[Records drawn from a dataset]
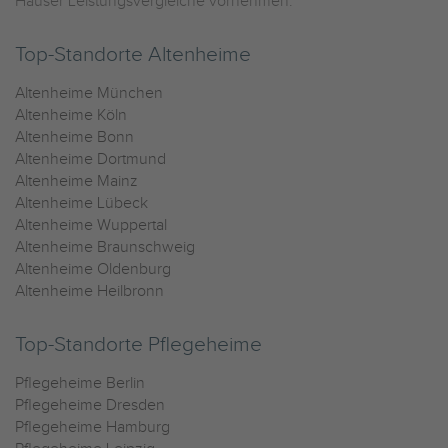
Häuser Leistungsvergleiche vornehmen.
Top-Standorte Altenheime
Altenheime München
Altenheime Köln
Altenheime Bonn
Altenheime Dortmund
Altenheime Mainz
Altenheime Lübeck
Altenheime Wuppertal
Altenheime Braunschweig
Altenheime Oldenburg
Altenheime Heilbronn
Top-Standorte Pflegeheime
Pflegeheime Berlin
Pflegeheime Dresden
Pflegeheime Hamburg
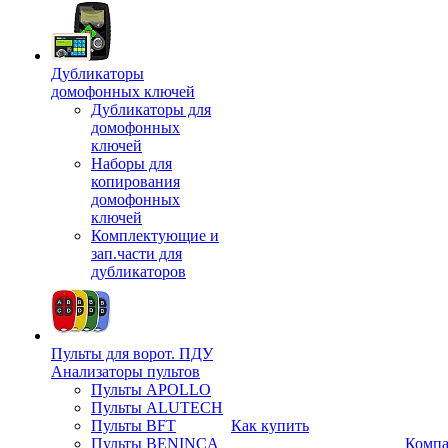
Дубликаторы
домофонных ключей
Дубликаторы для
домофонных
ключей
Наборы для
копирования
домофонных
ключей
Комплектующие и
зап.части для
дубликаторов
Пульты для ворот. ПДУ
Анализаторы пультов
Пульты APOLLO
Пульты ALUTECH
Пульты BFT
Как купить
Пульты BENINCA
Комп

* * *

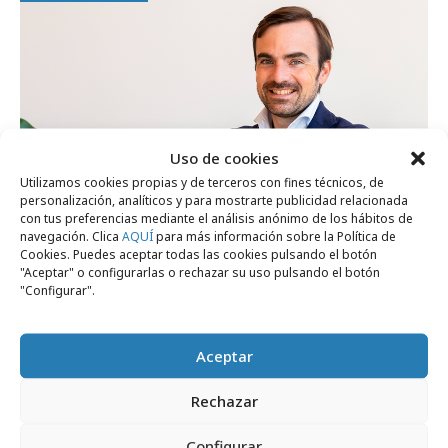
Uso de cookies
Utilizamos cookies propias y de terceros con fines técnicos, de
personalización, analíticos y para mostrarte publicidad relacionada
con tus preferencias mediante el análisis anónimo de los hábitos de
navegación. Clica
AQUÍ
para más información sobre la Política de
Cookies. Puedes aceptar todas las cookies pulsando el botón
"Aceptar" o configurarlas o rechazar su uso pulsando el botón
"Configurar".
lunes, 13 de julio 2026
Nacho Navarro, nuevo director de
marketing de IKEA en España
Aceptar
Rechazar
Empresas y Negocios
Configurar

» What you will do
In the entries above, find each line with the word "Пульты" and return it.

» Problem solution
Пульты для ворот. ПДУ
Пульты APOLLO
Пульты ALUTECH
Пульты BFT
Пульты BENINCA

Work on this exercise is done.